To help us all understand this issue, I convened a conversation last month among four people (whose identities are disguised and whose names are changed to pseudonyms to protect their identities), all of whom are savvy in the ways of the world. I asked each to comment on the current controversies about money, politics, and corruption.
Tony from Jersey: Ha! It’s all just tawk. The real value of money in politics is that it can buy silence. Everybody has somebody who doesn’t like him (or her) and wants to be a big shot by flapping their mouth. But, with a little persuasion, they can keep it to themselves.
Nashville Slim: Can’t argue with that, Tony. But I have to say, I think money buys confidence. When I have a big roll in my pocket, I know that I can get what I need; people, tools, whatever. I know that I’m not going to be caught with my pants down, so to speak. Whatever happens, I can deal with it.
Frank Fairfax: Gentlemen. Here in Virginia we don’t ever talk about politics that way. We prefer to go by the honor system. We say that candidates can take any money they want, but that it has to be reported and published so the voters can make an informed choice, knowing where campaign support is coming from. We recognize that Virginia is a big diverse state and it costs something, especially for statewide candidates, to get around. We just want good clean elections.
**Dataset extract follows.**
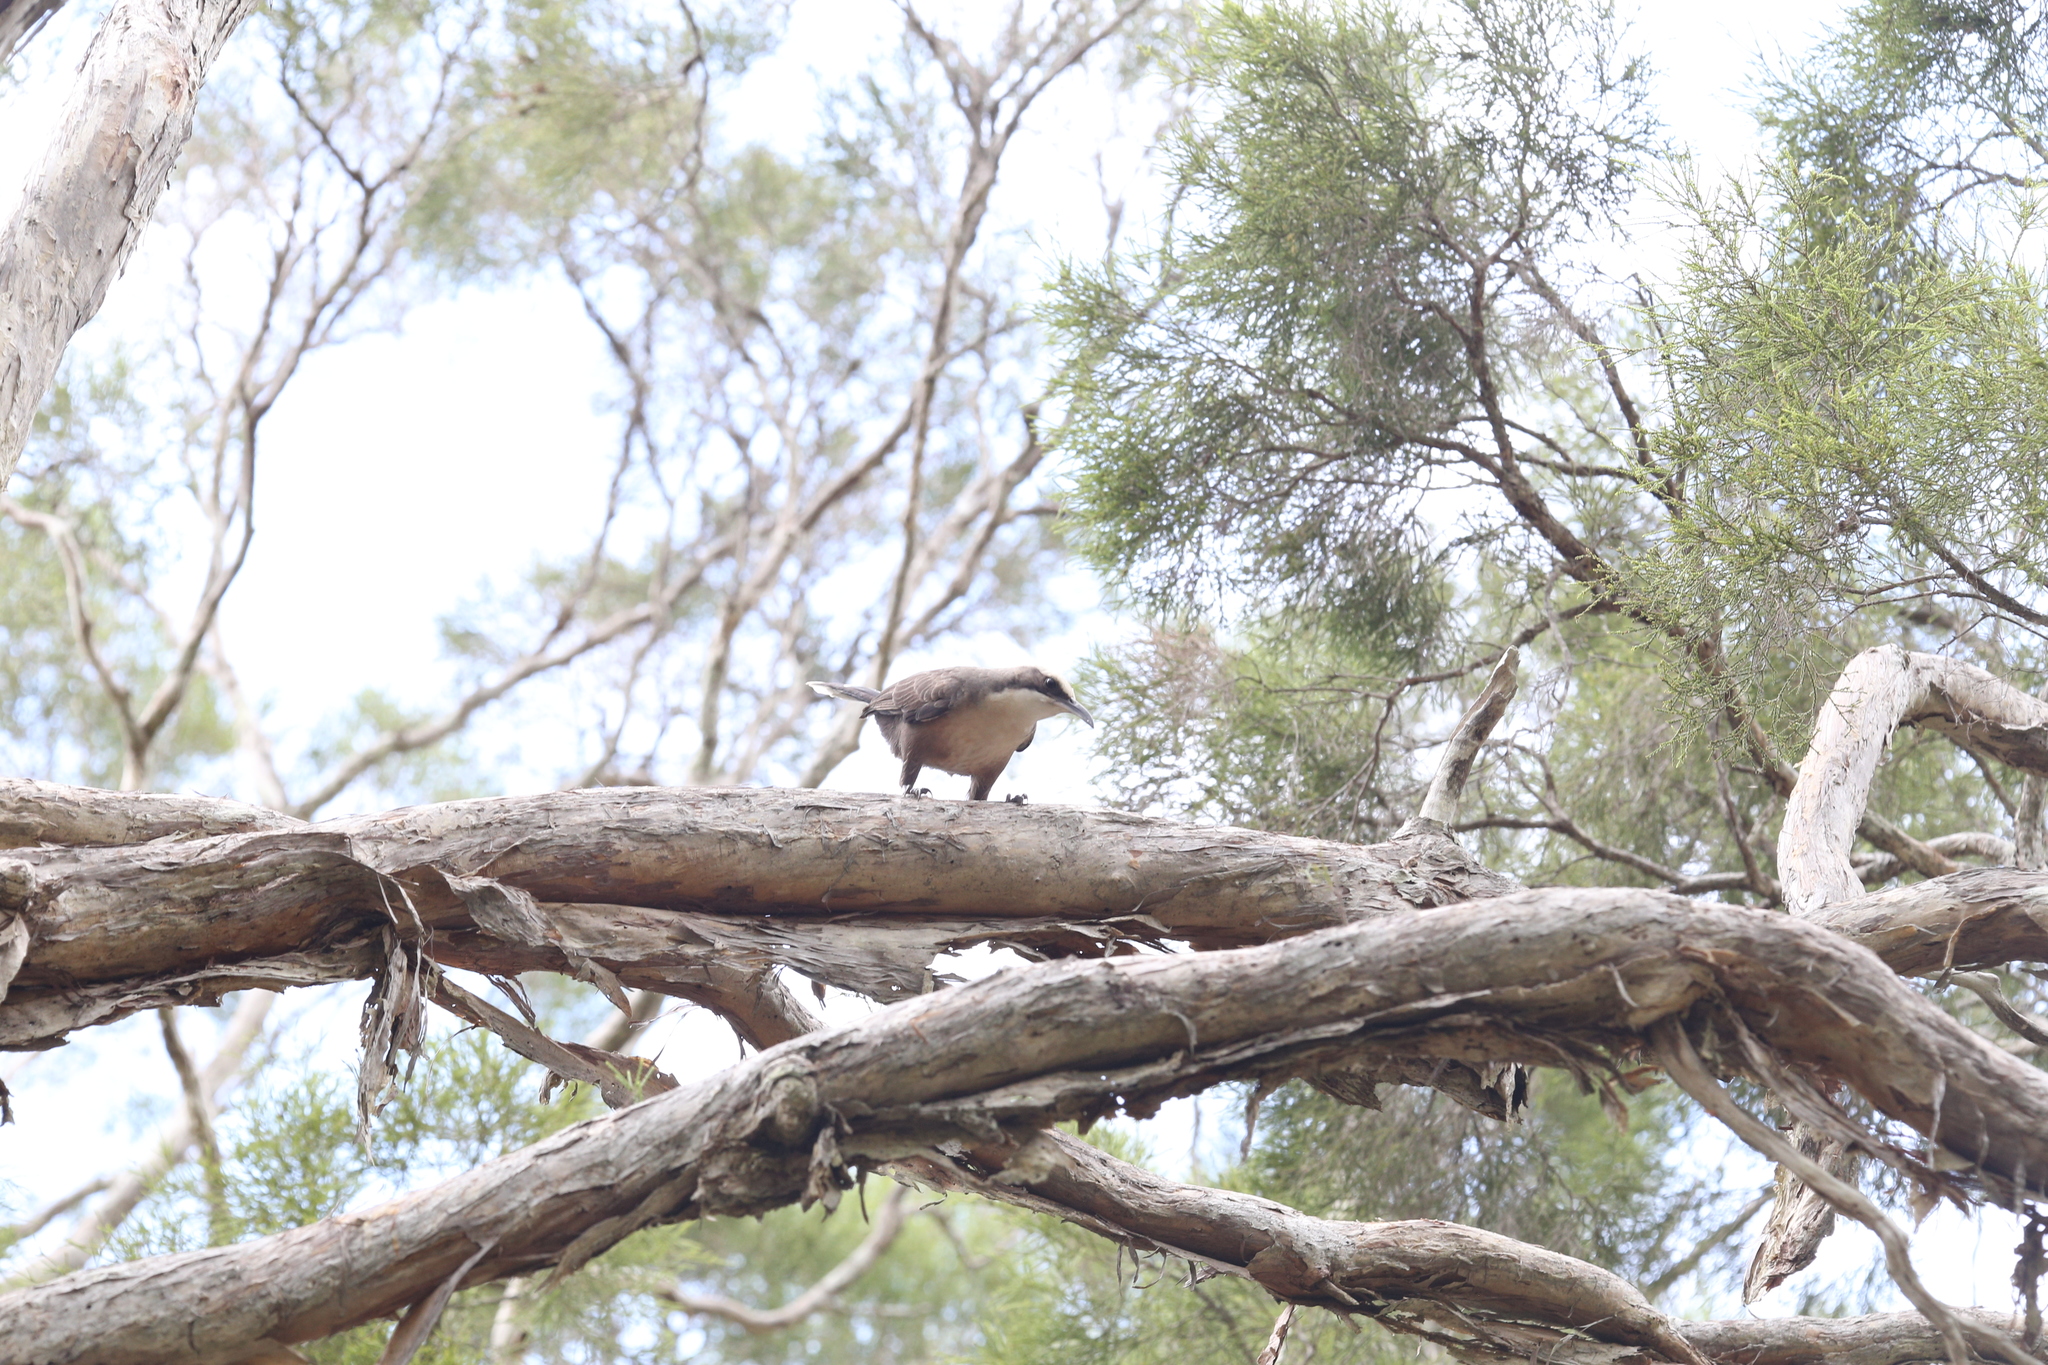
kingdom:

Eddie from Vienna: We know the system today is badly flawed, and can list many ways it is. But it’s like getting rid of organized crime: what are you going to replace it with that will still satisfy the needs of the people? Given our system, sustained for so long in so many different places, to the same effect, who are we to change it on a whim? And who says any replacement system won’t fall to the same desires and challenges? Did legalized lotteries and OTB actually improve anything? People still bet more than they can afford to lose, and schools still run out of funding.
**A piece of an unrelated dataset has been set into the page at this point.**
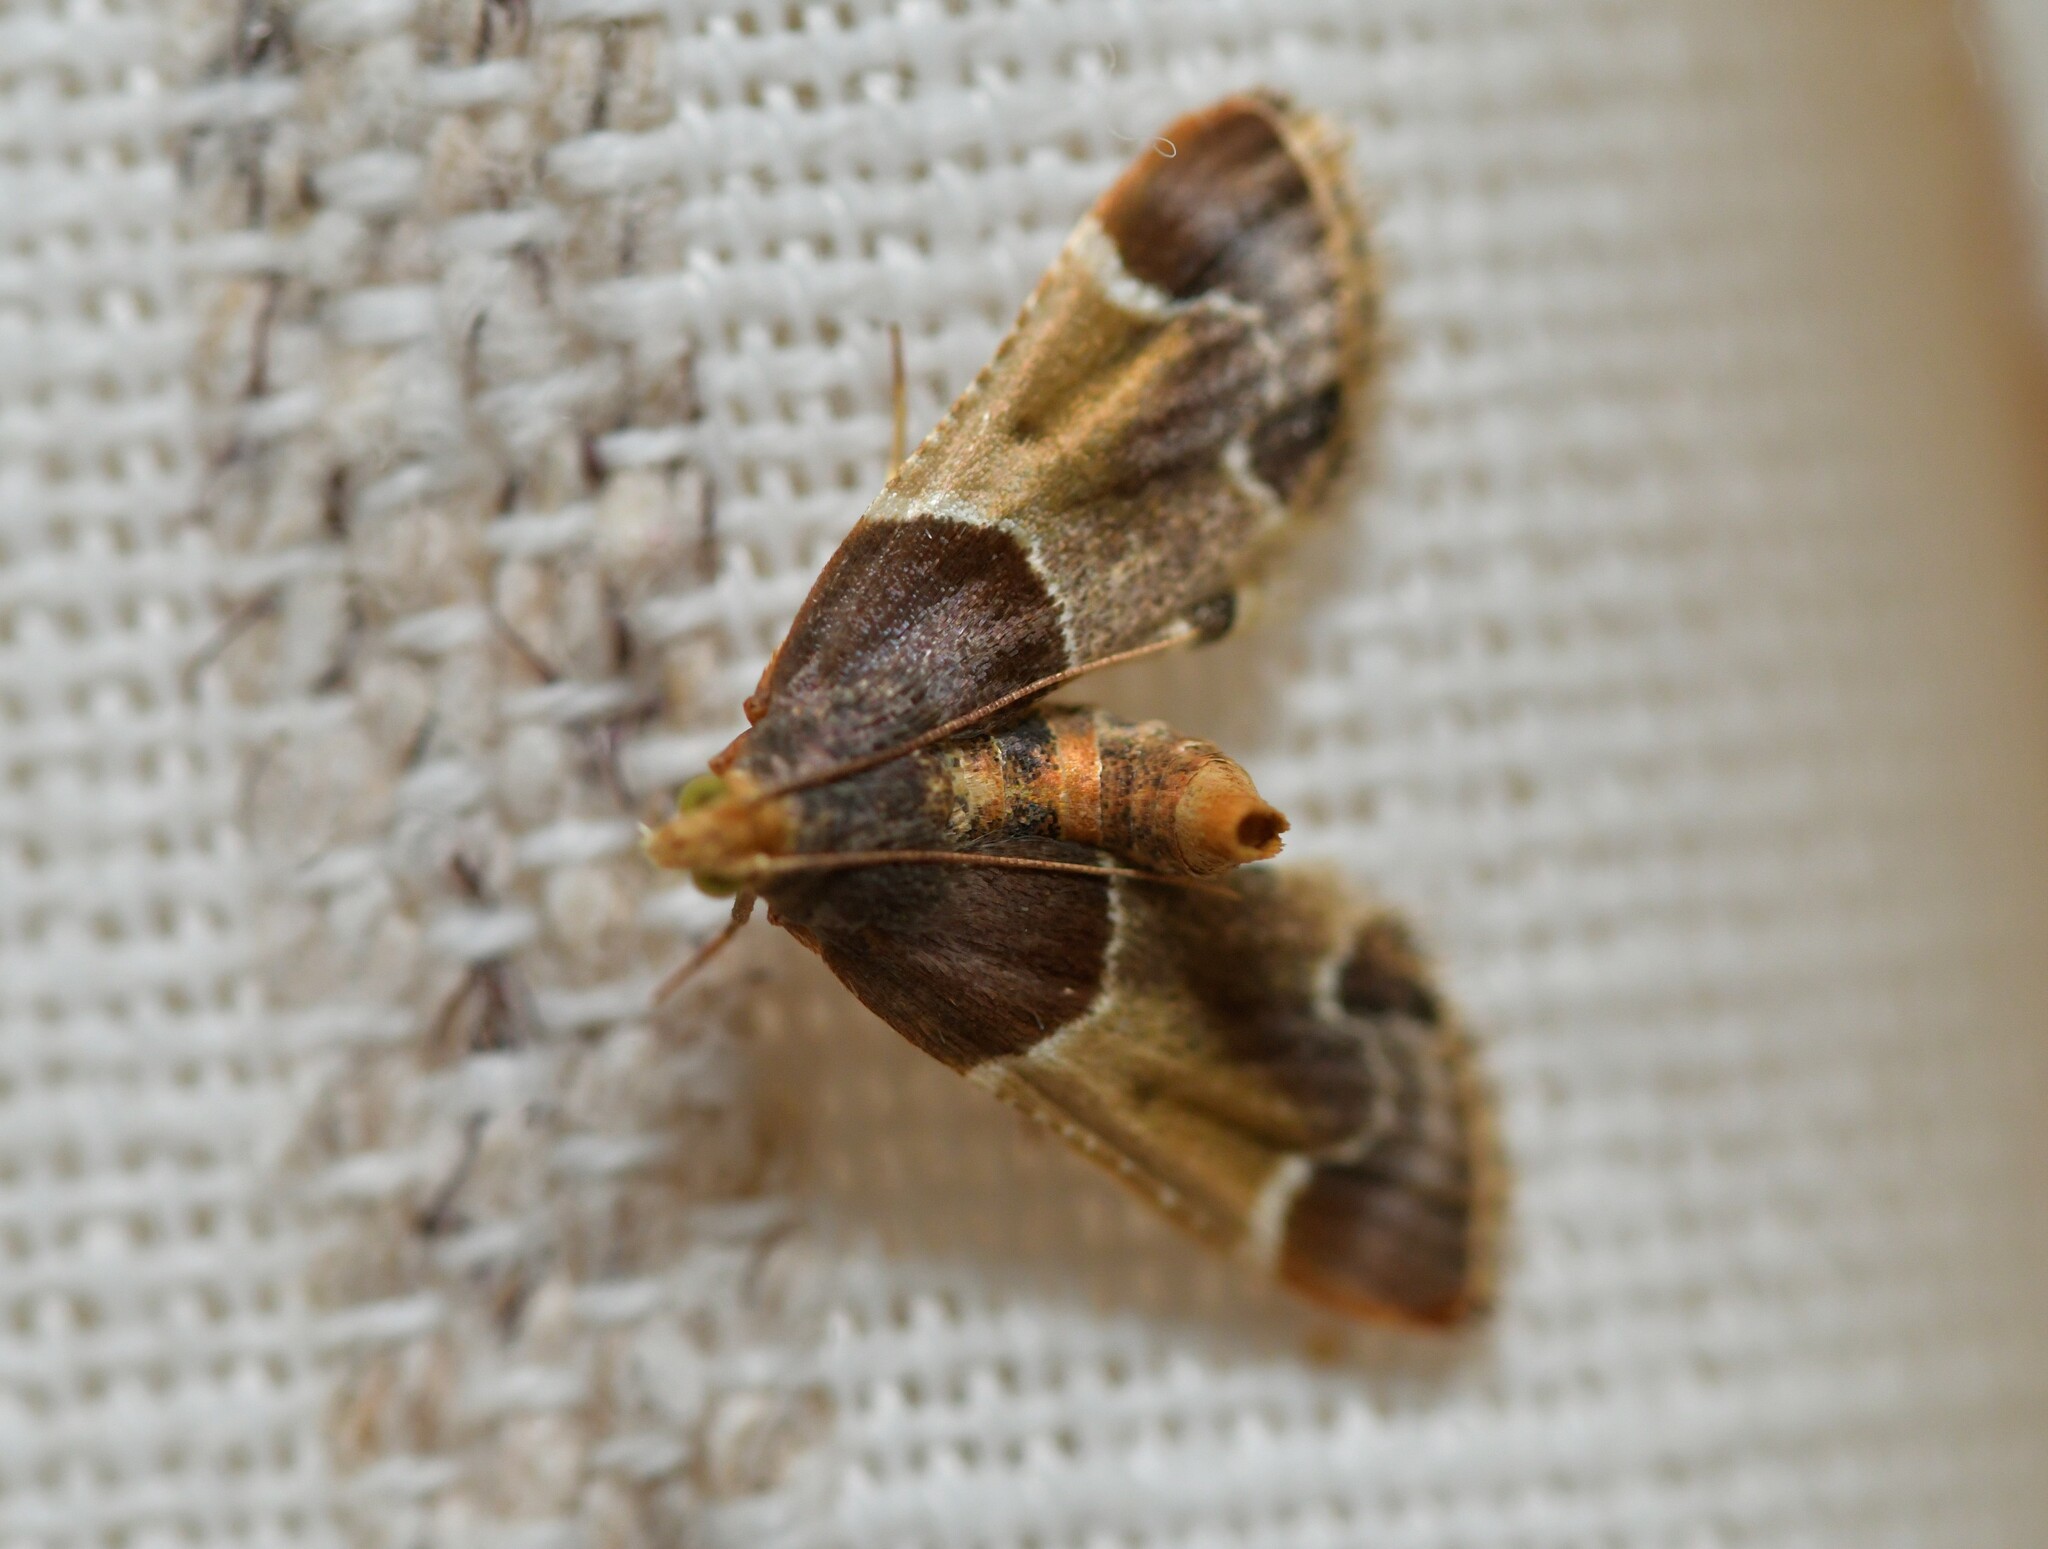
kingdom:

You can’t stop somebody who wants to mess around with an election from doing it.
Slim: Very thoughtful sir. Too deep for me. The simple thing here is that you can’t stop somebody who wants to mess around with an election from doing it. I know that. You know that. I don’t have to be Vladimir Putin to buy an ad or put out a rumor that says you’re a skunk, in my opinion.
Tony: You make a good point there. Any game can be rigged. But take it from me, you can make it harder to rig a game, and you make it worse to get caught. Right now, in the political game, all the odds are in favor of the rigger.
Eddie: As my Logic Master would say, that argument has rigger!
Frank: So. Transparency is good as a principle, but it is not enough by itself. We need to strengthen state laws to make out-of-state PACs and “independent expenditures” file disclosures with the State Election Department showing who is doing these things and where the money is coming from. And we should create a strong an investigative authority with the power to investigate and prosecute those who don’t comply. We need to encourage more fact checking, particularly by independent media. We need broad voter education about why honest and full disclosures benefit all of us.
Ask why, if the relationship is okay to have, they would ever want to hide it?
Eddie: If voters made laws, perhaps. What we really need is repugnance, loud hissing. We need voters who will turn wrinkled noses up, announce loudly “I think something stinks. Did you step in something?” and then vote against unlovelies funded by the invisibles. (Really: against even lovelies funded by invisibles.) Ask why, if the relationship is okay to have, they would ever want to hide it? I’d like to tell you about my cousin Joey from Joisey, a great guy! He practically raised me! But he’s hoping for a pardon and I don’t want to upset things.
Frank: Thank you all for sharing your thoughts on this important topic.
I hope that this panel discussion is just the beginning of this conversation. I hope that in the weeks and months ahead, this blog will further explore how money and promises of other favors distort our public decision-making processes.